JMD’s frustration stems from the lack of consultation by the municipality and planning staff where her on-going concerns have not been acknowledged or responded to. “I have been angered, disappointed with a lot of decisions that have been made, or not made, on the beach issues,” she says. “Nobody has reached out to us about any of the plans coming forth.” Last summer, she endured people accessing the beach from the front of her Main Street property. “People come through our property, they go right down to the beach and say, ‘I might as well cut through here and walk to the beach, we won’t have to pay entrance fee’. You confront them and they walk right by you and tell you to go to hell.” As an older person living alone, she feels vulnerable and it was a stressful experience for this long-time Wellington homeowner and Dorland descendant. “I see bonfires on the beach which are not supposed to be there, I see camping, also Quebec licence plates when people are not supposed to be travelling.” She says there have been RVs and campers parked at the foot of her property that stayed for days, even though there is supposed to be no overnight camping allowed. She says one group of young men set up a volley ball net on her property. “I’m not happy seeing 4,000 people troop across the bottom or through my property, I’m not happy with that, it’s not right and it’s not just.”

She says on holiday weekends, tourists park on the bottom of her property as if it were a parking lot. “I say this is private property, get off my property, only to hear, ‘we drove all the way from Ottawa’. We need more bylaw people and security people if you are going to open it to the public: holiday weekends were just a total nightmare, it was just horrendous on the beach.” She says correspondence to the municipality goes unanswered, along with concerns made directly to her Wellington councillor who suggested she phone the police and bylaw. “The police don’t want to come, the bylaw people’s number isn’t available at night and I was told they only had two bylaw officers last year who cover the whole County.” Likewise, she was told by the police, they cover the whole County and have to cover more pressing issues, something she doesn’t dispute. “Once they start charging at the gates, we get the trespassers and that was abundantly clear last year when they were just marching from Main Street straight on down through my property and neighbouring properties to the beach,” said JMD. “We are not trying to be disagreeable to council, but we thought there would be some consideration or our opinion asked, other than a survey. “That isn’t consultation about the impact it has necessarily on our properties.”

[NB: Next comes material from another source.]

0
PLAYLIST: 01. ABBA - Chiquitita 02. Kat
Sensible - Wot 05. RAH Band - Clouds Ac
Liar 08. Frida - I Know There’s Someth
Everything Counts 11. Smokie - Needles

JMD asks why efforts are being made to attract more people to Wellington Beach. “We don’t need any more people as there’s no place for the people we do have,” she said. “I used to look out on water, that was our view for the last century and they have created a parking lot to make more people come to the beach; now we look out at cars,” she says. “Blocking access to a property that has had access for the last 100 years, that’s not an option.” For the small number of residents directly affected by the massive impact of tourists to Wellington Beach and the changes being proposed, they don’t feel they have been heard, and they have never been consulted. “It would have been nice if we had been spoken to or even consulted about some of these changes because we are impacted, as is the whole village, but we see the garbage, we see the bonfires, we see the people down there at one-thirty in the morning,” said JMD. “We have put time and effort into sending letters and emails and you don’t even know if it has been received, acknowledged or read. There was no interest in answering us, and there is nobody to call: we provided information to our councillor and we felt a little bit not worthy of consulting.”